Corruption (part 2)
You may have gathered that corruption is becoming a special subject of ours out here, as it is always a hot topic here in Indonesia (see blogs passim).
While fighting corruption here, by trying to persuade Indonesians that the road to sustainable development passes over the bridges of civil society, we often find ourselves being seen as unimpeachable British crusaders for honesty in all transactions. This is a fairly uncomfortable position, and we try to emphasise that the reason why Britain is relatively less corrupt than Indonesia is not through the essential honesty of its citizens, but because of the numerous systems that are in place to make corruption difficult.
I tell our local colleagues that in the absence of certain elements of civil society (a free and inquisitive media, strong government institutions, trustworthy judges, auditors and tax collectors) British people are probably fairly corruptible. For instance, how many respectable middle-class people have paid the builder in cash to avoid VAT?
However, I held on to the idea that the British have enough belief in some form of social contract to prevent them ever becoming overtly corrupt, regardless of how frictionless it may appear to be. To be exposed as a corrupt businessman, or policeman, or council officer is still to suffer social stigma, whereas in Indonesia such people are treated with a certain misplaced respect.
It is therefore interesting to read about how the British Government caved into pressure from a cabal of arms dealers to soften anti-corruption regulations applying to exports covered by the Export Credits Guarantee Department. (The ECGD is a means whereby you, the taxpayer, subsidise the export costs of certain items to other parts of the world.

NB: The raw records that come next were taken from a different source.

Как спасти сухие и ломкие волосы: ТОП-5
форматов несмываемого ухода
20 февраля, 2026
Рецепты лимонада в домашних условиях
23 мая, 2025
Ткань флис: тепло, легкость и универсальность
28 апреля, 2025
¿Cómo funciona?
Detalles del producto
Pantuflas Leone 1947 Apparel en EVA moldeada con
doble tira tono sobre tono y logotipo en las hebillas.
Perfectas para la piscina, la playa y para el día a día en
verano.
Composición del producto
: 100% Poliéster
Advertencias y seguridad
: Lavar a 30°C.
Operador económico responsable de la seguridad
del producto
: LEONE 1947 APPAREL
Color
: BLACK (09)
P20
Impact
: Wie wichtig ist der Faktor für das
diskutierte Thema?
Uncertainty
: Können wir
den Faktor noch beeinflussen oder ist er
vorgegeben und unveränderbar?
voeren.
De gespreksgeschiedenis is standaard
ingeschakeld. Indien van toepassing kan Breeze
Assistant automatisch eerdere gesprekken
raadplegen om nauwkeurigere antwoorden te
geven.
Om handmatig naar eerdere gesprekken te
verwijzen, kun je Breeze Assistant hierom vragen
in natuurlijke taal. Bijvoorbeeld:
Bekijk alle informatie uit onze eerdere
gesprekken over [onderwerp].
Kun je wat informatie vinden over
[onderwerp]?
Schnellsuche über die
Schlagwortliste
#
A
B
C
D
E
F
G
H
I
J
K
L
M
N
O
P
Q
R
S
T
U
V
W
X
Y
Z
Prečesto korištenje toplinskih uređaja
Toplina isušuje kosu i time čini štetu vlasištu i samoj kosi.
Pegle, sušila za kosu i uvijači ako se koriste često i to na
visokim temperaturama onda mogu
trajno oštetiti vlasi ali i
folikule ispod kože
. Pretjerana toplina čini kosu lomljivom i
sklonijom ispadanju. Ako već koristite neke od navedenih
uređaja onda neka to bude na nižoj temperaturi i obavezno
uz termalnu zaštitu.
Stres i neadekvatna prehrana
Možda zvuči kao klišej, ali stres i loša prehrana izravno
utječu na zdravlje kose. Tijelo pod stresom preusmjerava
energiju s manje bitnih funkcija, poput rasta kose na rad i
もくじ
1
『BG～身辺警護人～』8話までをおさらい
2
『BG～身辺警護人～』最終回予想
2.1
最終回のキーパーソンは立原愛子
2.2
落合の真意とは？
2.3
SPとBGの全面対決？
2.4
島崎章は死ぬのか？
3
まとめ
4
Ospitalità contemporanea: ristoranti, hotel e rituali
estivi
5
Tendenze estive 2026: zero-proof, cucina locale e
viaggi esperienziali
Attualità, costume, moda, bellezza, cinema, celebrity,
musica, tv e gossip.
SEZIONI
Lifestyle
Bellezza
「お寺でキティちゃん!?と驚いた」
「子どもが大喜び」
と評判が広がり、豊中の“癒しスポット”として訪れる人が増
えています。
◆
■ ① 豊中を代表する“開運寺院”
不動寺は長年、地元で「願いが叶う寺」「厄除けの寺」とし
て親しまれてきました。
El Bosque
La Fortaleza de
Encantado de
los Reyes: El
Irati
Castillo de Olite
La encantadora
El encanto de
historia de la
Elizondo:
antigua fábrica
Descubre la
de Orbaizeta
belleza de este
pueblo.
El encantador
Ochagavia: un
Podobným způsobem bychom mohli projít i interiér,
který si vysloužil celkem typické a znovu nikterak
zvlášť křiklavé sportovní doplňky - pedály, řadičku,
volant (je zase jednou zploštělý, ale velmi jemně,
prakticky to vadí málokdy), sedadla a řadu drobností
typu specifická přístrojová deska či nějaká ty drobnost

In particular, the British Government deems it necessary to provide credit guarantees for arms exports to Saudi Arabia, that beacon of democracy and human rights in the Middle East).
You can read the full story here: http://www.thecornerhouse.org.uk/item.shtml?x=107362
Jean Eaglesham wrote in the Financial Times on 14 January 2005:
"Lobbying ministers for the right to turn a blind eye to corrupt activities that boost overseas profits is not an activity any business would wish to advertise. So it is not surprising industry moved swiftly to try to distance itself from yesterday's court battle over the dilution of curbs on overseas bribery.
The government has agreed to a full public consultation on the anti-bribery rules to avert a court challenge to its one-sided consultation with business.
The CBI employers' body protested that the legal challenge was simply a "dispute about the process of government" between Patricia Hewitt, the trade and industry secretary, and anti-corruption campaigners.
Business had been "inadvertently caught up" in the wrangle, the CBI said. But this protestation that industry was an innocent bystander to the government's actions sits uneasily with documents connected to the case. These show how BAE Systems, Airbus and Rolls-Royce spearheaded an intensive - and highly successful - industry lobbying campaign, persuading Ms Hewitt to override her civil servants."
(You should note that I am quoting the Financial Times here, not The Guardian!)
When those pillars of civil society such as the Government and the CBI collude to water down anti-corruption initiatives, it is tempting to conclude that Globalisation is the means whereby we preach modern Western-style honest dealing to developing countries, while participating in old-fashioned envelope-passing under the table. Such practices perpetuate bad regimes, prop up oligarchies and contribute towards deepening poverty.